BEIJING • President Xi Jinping urged more effective flood response measures and all-out efforts to protect people’s lives and assets as China elevated its national emergency response for flood control to level II, the second-highest in the country’s four-tier response system.
As many as 33 rivers in China have risen to their highest levels in history during the current wave of floods, a senior water ministry official said yesterday, as regions across the country brace themselves for another “grim” week of torrential rain.
Mr Ye Jianchun, Vice-Minister of Water Resources, told a briefing that 433 rivers – as well as major lakes such as the Dongting, the Poyang and the Tai – have all risen beyond their warning levels since the flood season began last month.
“Going into the key flood-prevention period of late July to early August, the current trends remain grim on the Yangtze and the Lake Tai basins,” he said, adding that the belts of heavy rain that have lashed central China would eventually head north.
China suffers from floods every year, but more unpredictable weather has made the task of managing them more challenging, especially with this year’s rainfall among the worst on record.
Since last month, average precipitation in the Yangtze river has reached the highest level since records began in 1961.
President Xi, in an instruction released on Sunday, instructed party committees and governments of all levels to shoulder their responsibilities and take more measures to monitor the floods and relocate people in flood-hit areas.
He ordered the relevant authorities, including the State Flood Control and Drought Relief Headquarters, the Ministry of Emergency Management and the Ministry of Water Resources, to enhance coordination and mobilise rescue forces and flood relief materials.
The People’s Liberation Army and the People’s Armed Police should take an active part in the flood relief work in the areas where they are stationed, he added.
Mr Xi also instructed the relevant authorities to make plans for rebuilding work and restoring normal life and production as soon as possible, as well as to help prevent people in the flood-hit areas from falling back into poverty.
China’s flood control authorities said yesterday that nearly 38 million people have been affected by floods, with 141 dead or missing.
433 Number of rivers in China for which its Ministry of Water Resources said flood alerts had been raised since early last month, including 33 where water levels have broken historical records.
38m Estimated number of people who have been affected, including more than 2.25 million who have had to evacuate.
141 Number of people who have died or are missing, according to official figures.
$61m Relief funds to be sent to affected regions, including Jiangxi and Hubei provinces as well as Chongqing in the south-west.
$12b Estimated economic losses caused by the floods.
The State Flood Control and Drought Relief Headquarters also announced that 2.25 million people have been evacuated due to floods.
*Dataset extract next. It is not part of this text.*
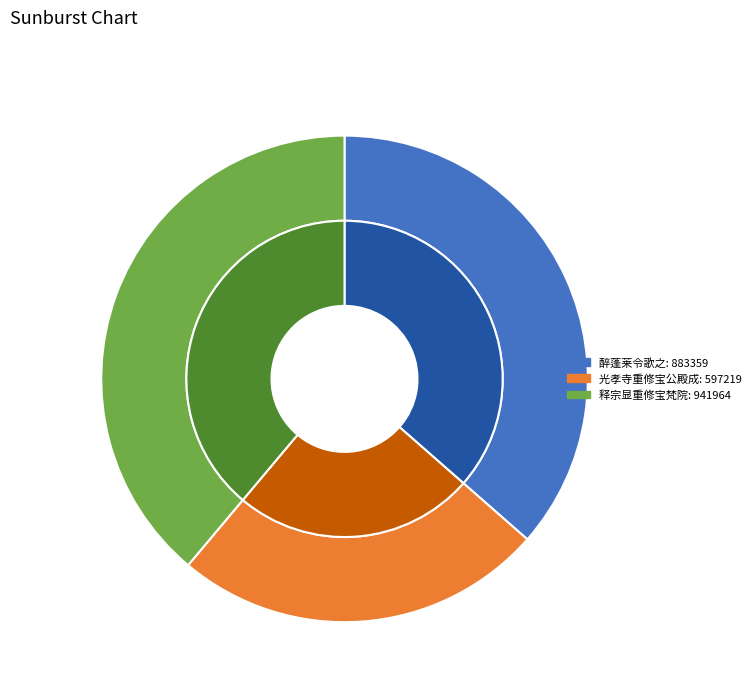

To the nearest percent, what is the difference between the 光孝寺重修宝公殿成 and 释宗显重修宝梵院 slice percentages?

14%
The Emergency Management Ministry last Friday estimated economic losses at around 60 billion yuan (S$12 billion).
More than 7,000 army soldiers have been deployed to the eastern part of China, according to the Chinese military.
The flood control authorities throughout the Yangtze basin have declared “red alerts” that cover major population centres such as Xianning, Jiujiang and Nanchang.
A red alert has also been declared at the Poyang Lake, where water levels are more than 3m higher than normal, another record high.
In some flood-stricken regions, soldiers filled sandbags to shore up riverbanks and stave off more damage.
According to Water Resources Ministry data, warning levels were breached at more than 70 flood-monitoring stations yesterday.
Water levels at the Three Gorges reservoir, which cut its discharge volumes for a fifth time last Saturday to ease downstream water levels, have now hit 153.2m, 6.7m higher than the warning level.